Abstract
Many aromatic molecules are inexpensive and naturally abundant. While these compounds might seem to be ideal starting materials in the synthesis of saturated derivatives, such chemistry is hindered by aromatic stabilization energy, which is often considerable. The goal of this research was to develop dearomatization chemistry using pi-basic transition metal complexes.
Initially, pyridine dearomatization was explored with a second-row metal system, {MoTp(NO)(DMAP)} (DMAP = 4-(dimethylamino)pyridine; Tp = tris(pyrazolyl)borate). The η2/κN equilibrium was of particular interest, as the similarity of a molybdenum complex to the previously-reported heavy metal analogs was uncertain. A dihapto-coordinate molybdenum pyridine-borane complex was synthesized, however its sensitivity to oxidation made organic reactions impractical. A similar challenge was evident for pyridines bearing electron-donating groups. Nevertheless, 2-(trifluoromethyl)pyridine, with its strong inductively-withdrawing substituent, proved very suitable for organic transformations. Methylation followed by nucleophilic addition (with organomagnesiums, organozincs, amines, etc.) yielded a diverse range of dihydropyridines. The addition was found to occur stereo- and regioselectively.
The second electrophilic, nucleophilic tandem addition was stymied by an unexpected, though not unprecedented, ring-opening reaction. Nevertheless, the dihydropyridines were useful in their own right. Following facile oxidative decomplexation with iodine, the liberated dihydropyridines were shown to participate in Diels-Alder reactions, generating novel bridgehead CF3-substituted isoquinuclidines. This chemistry was then conducted enantioselectively by use of an enantioenriched molybdenum complex, yielding the final isoquinuclidine in >94:6 er. The isoquinuclidine core, which appears in a number of natural products and medicinally-useful substances, prompted us to begin exploring other practical applications of this dearomatization chemistry.
Tungsten was employed to access a parent pyridine complex, via the established chemistry of WTp(NO)(PMe3)(3,4-η2-pyridine borane). Due to the prevalence of amines in biologically-active substances, this class of nucleophiles was investigated in detail. The amine addition was found to have a wide scope, allowing the synthesis of nearly a dozen aminotetrahydropyridine derivatives. A range of substituents including progargyl, azetidinyl, and benzyl groups were found to be tolerated on the amine.

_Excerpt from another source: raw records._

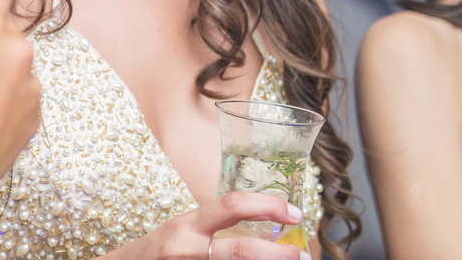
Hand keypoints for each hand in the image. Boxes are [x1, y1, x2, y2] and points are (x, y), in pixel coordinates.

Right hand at [141, 193, 309, 259]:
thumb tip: (265, 229)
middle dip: (280, 255)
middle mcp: (186, 250)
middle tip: (303, 254)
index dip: (267, 206)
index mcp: (187, 226)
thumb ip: (215, 228)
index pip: (231, 206)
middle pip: (241, 252)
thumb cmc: (158, 253)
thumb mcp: (182, 231)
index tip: (294, 211)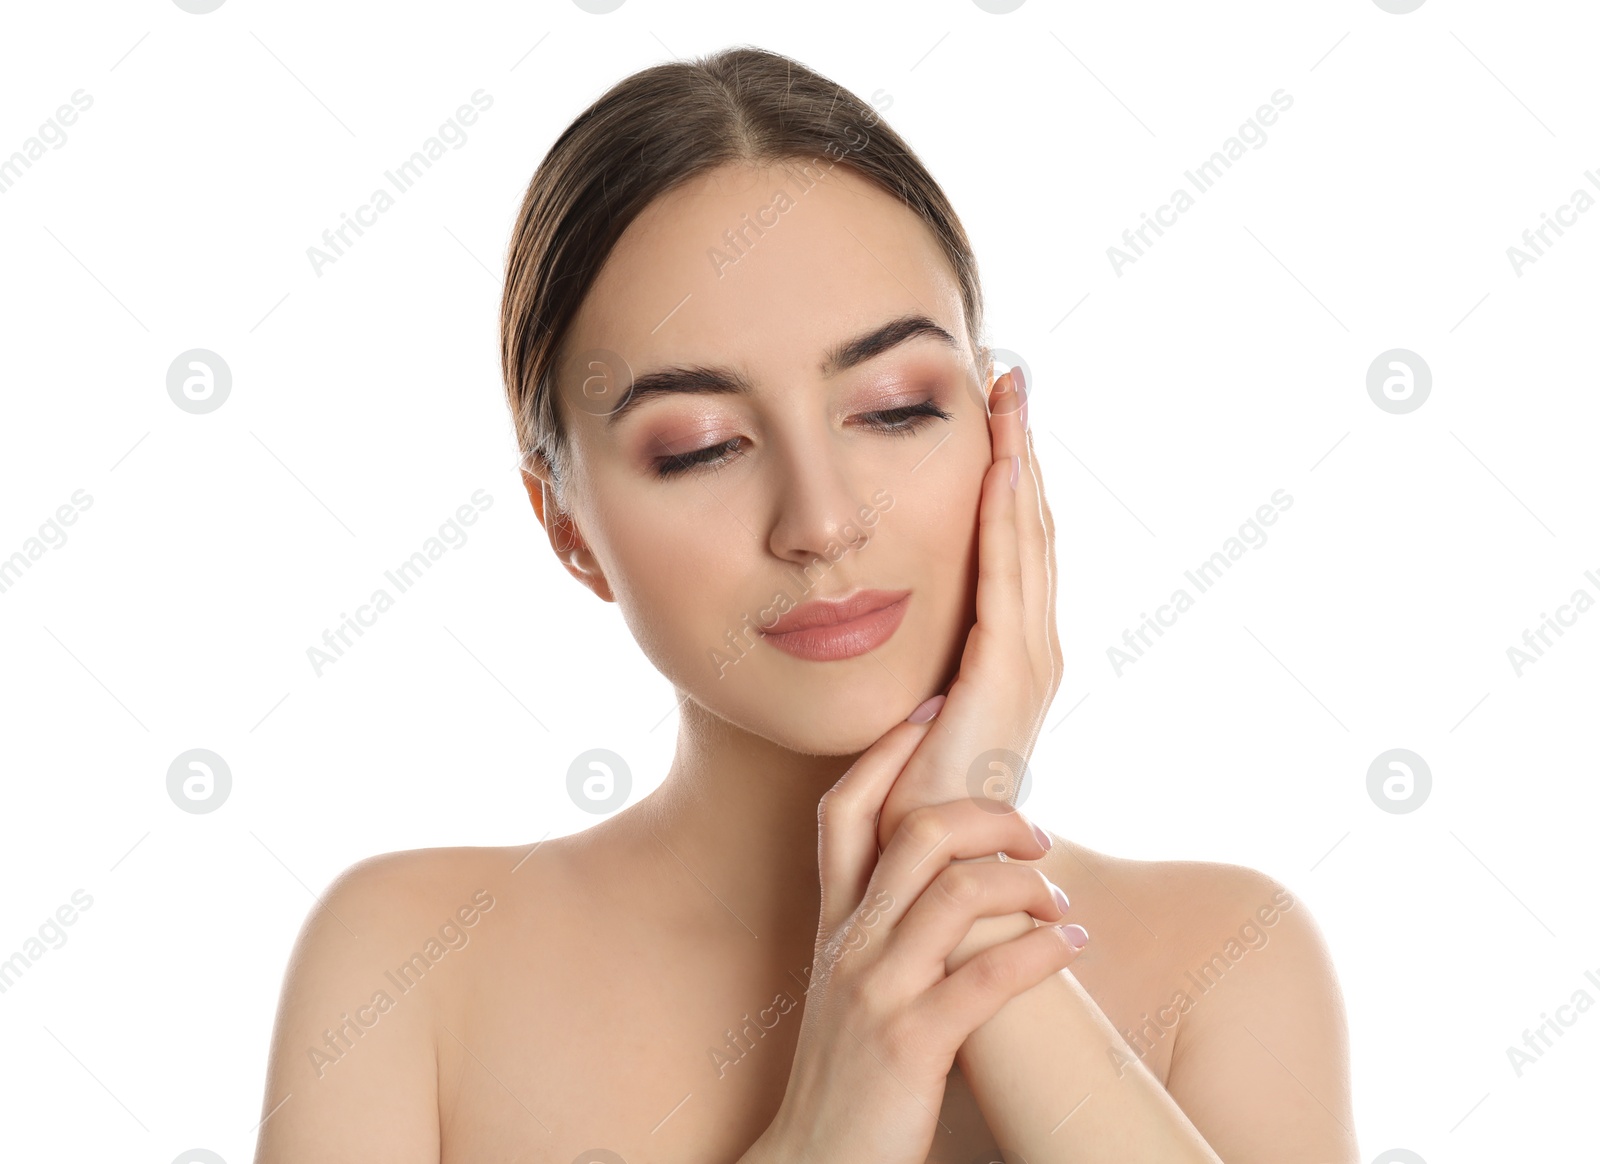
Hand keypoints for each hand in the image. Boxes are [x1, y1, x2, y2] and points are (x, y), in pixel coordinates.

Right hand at [750, 717, 1081, 1163]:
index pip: (845, 810)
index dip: (888, 751)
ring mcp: (876, 991)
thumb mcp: (851, 984)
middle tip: (1037, 832)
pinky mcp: (911, 1043)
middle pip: (914, 831)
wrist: (814, 1163)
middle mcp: (849, 942)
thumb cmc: (850, 1072)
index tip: (935, 707)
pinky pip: (987, 976)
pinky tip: (1075, 948)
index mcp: (834, 922)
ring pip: (958, 893)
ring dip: (1028, 884)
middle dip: (989, 813)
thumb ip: (885, 927)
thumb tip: (952, 879)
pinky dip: (1043, 952)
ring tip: (1062, 902)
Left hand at [874, 364, 1060, 851]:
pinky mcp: (1007, 675)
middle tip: (1009, 374)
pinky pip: (1006, 577)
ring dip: (1019, 461)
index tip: (990, 408)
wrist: (933, 876)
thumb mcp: (909, 709)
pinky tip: (999, 464)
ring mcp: (1029, 661)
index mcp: (1010, 651)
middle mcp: (1033, 648)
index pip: (1011, 541)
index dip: (1006, 471)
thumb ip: (911, 661)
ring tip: (1009, 393)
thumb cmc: (906, 802)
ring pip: (1026, 537)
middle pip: (1028, 525)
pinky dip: (1006, 517)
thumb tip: (867, 612)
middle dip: (1020, 446)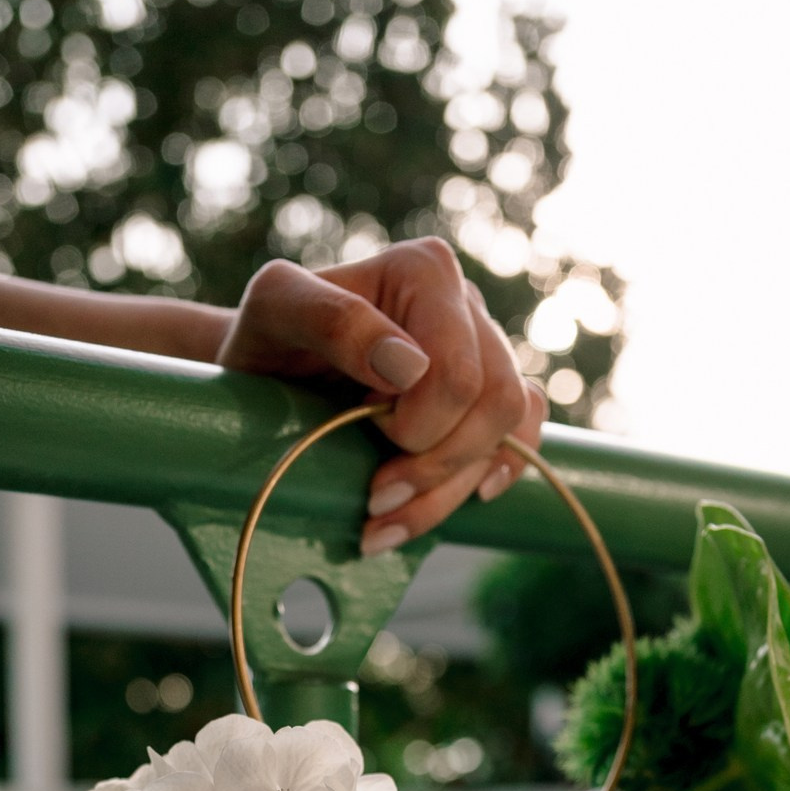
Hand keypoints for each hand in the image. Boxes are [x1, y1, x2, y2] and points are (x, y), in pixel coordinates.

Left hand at [215, 239, 546, 555]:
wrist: (266, 373)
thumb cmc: (267, 337)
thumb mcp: (275, 311)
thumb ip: (333, 320)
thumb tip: (411, 365)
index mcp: (426, 272)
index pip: (458, 374)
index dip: (416, 427)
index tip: (360, 429)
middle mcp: (466, 305)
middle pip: (495, 405)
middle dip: (434, 466)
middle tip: (373, 495)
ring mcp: (484, 350)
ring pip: (509, 431)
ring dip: (449, 492)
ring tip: (385, 518)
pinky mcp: (489, 393)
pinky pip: (523, 438)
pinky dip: (492, 477)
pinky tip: (464, 497)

In a related project, several derivatives of a known drug, methylphenidate, were also produced. An assortment of nitrogen protecting groups were screened, and functionalized tetrahydropyridine organics were synthesized with a tosyl substituent on nitrogen, eliminating the characterization issues that are caused by acetyl rotamers. The wide range of tetrahydropyridines accessible from a single η2-pyridine-borane precursor thus demonstrates the potential utility of transition metal-promoted dearomatization in chemical library synthesis.